* **Material for this task**
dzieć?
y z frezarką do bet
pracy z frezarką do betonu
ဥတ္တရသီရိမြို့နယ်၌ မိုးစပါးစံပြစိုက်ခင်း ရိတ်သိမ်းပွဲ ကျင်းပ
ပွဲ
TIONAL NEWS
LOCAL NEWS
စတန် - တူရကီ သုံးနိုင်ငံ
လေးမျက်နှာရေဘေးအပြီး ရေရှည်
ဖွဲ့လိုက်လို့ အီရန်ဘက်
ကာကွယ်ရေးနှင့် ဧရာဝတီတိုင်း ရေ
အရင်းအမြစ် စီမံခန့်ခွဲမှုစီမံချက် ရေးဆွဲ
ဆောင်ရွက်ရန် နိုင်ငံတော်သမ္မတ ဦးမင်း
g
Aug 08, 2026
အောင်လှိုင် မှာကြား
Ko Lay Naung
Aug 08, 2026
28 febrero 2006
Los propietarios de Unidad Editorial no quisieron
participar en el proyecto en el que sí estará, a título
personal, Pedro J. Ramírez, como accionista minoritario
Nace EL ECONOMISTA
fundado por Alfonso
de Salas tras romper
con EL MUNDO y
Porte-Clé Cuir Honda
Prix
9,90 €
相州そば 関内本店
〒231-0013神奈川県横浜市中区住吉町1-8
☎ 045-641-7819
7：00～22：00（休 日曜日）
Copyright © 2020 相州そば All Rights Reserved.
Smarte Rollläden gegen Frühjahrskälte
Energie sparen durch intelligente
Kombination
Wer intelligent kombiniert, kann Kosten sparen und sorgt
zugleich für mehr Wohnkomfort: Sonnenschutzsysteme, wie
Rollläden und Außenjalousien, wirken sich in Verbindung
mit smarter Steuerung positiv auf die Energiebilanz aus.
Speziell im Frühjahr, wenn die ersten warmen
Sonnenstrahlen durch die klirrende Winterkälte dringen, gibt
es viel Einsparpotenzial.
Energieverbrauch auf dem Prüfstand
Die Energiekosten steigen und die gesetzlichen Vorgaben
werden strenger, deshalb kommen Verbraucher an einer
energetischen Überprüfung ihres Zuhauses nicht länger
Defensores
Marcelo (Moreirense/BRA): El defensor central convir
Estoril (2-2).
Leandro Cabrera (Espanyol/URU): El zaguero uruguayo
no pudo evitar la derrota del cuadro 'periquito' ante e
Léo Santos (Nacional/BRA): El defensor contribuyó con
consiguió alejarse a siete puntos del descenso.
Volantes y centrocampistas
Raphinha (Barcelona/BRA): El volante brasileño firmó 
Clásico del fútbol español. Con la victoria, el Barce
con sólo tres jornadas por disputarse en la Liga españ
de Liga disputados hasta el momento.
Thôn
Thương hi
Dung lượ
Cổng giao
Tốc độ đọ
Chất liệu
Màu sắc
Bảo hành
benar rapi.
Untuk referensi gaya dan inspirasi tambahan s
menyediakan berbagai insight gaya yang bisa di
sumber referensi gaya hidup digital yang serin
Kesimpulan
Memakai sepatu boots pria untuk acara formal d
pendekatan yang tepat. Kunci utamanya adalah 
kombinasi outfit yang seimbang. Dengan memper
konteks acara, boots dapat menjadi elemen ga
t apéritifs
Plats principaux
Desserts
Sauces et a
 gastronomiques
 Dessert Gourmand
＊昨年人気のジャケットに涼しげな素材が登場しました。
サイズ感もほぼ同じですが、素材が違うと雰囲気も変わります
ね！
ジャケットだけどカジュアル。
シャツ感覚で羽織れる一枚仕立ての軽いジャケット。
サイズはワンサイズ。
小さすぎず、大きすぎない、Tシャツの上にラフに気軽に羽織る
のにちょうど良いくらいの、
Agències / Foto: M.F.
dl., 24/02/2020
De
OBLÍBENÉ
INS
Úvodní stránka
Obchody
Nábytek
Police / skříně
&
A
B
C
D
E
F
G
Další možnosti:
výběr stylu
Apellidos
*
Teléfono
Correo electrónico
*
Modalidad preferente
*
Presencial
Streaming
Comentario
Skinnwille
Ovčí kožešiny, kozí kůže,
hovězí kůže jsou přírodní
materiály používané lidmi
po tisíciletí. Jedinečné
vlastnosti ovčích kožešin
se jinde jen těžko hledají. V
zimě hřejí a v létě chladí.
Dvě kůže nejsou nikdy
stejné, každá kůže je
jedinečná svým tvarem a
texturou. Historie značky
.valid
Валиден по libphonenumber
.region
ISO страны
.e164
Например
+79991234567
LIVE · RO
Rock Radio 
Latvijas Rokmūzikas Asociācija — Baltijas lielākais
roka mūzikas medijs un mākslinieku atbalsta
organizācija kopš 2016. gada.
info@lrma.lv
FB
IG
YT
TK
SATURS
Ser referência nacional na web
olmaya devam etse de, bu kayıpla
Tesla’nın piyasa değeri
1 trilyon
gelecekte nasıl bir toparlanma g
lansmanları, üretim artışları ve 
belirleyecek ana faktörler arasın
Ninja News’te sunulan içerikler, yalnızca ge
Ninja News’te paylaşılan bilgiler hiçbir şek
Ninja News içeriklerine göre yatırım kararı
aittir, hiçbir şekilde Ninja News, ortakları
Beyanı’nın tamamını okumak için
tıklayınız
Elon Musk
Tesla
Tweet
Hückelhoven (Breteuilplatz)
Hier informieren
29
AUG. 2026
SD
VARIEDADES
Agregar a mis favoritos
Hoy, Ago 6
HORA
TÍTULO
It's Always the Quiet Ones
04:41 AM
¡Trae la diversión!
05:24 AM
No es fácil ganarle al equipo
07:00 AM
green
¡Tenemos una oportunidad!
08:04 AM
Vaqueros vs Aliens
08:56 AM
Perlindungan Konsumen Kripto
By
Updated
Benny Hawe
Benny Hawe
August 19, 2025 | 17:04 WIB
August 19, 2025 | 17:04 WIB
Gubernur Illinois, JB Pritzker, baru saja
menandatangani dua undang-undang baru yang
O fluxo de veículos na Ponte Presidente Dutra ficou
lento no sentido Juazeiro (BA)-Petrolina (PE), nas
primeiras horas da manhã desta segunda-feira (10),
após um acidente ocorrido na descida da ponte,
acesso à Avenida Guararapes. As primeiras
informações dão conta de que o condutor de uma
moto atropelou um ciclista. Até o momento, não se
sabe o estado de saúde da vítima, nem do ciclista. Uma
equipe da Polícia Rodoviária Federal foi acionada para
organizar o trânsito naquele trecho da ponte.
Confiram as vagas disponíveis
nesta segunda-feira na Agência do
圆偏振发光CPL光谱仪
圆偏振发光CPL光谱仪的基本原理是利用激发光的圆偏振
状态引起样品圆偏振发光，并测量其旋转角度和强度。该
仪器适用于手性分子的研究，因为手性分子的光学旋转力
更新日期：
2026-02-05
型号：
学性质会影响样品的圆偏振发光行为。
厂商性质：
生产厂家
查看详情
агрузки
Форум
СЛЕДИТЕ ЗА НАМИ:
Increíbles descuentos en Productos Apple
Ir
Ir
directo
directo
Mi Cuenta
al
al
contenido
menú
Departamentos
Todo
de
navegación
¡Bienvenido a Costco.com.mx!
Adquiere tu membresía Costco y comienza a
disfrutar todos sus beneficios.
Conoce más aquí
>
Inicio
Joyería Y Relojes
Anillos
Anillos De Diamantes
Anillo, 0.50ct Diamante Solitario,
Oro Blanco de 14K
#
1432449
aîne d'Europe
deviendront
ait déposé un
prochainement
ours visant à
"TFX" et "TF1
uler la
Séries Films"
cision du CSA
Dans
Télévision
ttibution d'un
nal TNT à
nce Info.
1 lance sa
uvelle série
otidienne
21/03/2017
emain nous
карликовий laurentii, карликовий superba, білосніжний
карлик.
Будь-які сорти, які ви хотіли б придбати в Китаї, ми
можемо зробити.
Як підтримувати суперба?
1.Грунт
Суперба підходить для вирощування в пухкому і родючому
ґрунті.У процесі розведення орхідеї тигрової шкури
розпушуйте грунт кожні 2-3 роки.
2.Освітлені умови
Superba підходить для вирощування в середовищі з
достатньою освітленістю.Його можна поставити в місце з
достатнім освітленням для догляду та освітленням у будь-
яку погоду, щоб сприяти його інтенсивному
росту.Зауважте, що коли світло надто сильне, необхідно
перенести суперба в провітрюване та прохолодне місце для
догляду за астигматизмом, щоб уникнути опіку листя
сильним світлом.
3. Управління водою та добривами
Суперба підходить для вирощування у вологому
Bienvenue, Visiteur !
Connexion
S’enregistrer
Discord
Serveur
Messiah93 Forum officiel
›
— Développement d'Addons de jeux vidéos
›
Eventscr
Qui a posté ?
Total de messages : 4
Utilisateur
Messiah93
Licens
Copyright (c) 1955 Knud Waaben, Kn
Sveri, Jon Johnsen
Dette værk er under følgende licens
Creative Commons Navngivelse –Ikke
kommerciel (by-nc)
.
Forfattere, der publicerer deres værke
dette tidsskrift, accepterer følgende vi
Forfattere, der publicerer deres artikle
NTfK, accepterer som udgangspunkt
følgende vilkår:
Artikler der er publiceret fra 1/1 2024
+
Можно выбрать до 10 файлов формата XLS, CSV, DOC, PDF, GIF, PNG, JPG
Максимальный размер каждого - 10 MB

* **About this exercise**
Please copy the lines of the listing from its first line through the line containing "de Salas tras romper", including that line, and reproduce each one unchanged.

* **Exercise answer**
dzieć?
y z frezarką do bet
pracy z frezarką do betonu
ဥတ္တရသီရိမြို့နယ်၌ မိုးစပါးစံပြစိုက်ခင်း ရိတ်သိမ်းပွဲ ကျင်းပ
ပွဲ
TIONAL NEWS
LOCAL NEWS
စတန် - တူရကီ သုံးနိုင်ငံ
လေးမျက်နှာရေဘေးအပြီး ရေရှည်
ဖွဲ့လိုက်လို့ အီရန်ဘက်
ကာကွယ်ရေးနှင့် ဧရာဝတီတိုင်း ရေ
အရင်းအမြစ် စီမံခန့်ခွဲမှုစီမံချက် ရေးဆွဲ
ဆောင်ရွက်ရန် နိုင်ငံတော်သမ္မတ ဦးမင်း
g
Aug 08, 2026
အောင်လှိုင် မှာကြား
Ko Lay Naung
Aug 08, 2026
28 febrero 2006
Los propietarios de Unidad Editorial no quisieron
participar en el proyecto en el que sí estará, a título
personal, Pedro J. Ramírez, como accionista minoritario
Nace EL ECONOMISTA
fundado por Alfonso
de Salas tras romper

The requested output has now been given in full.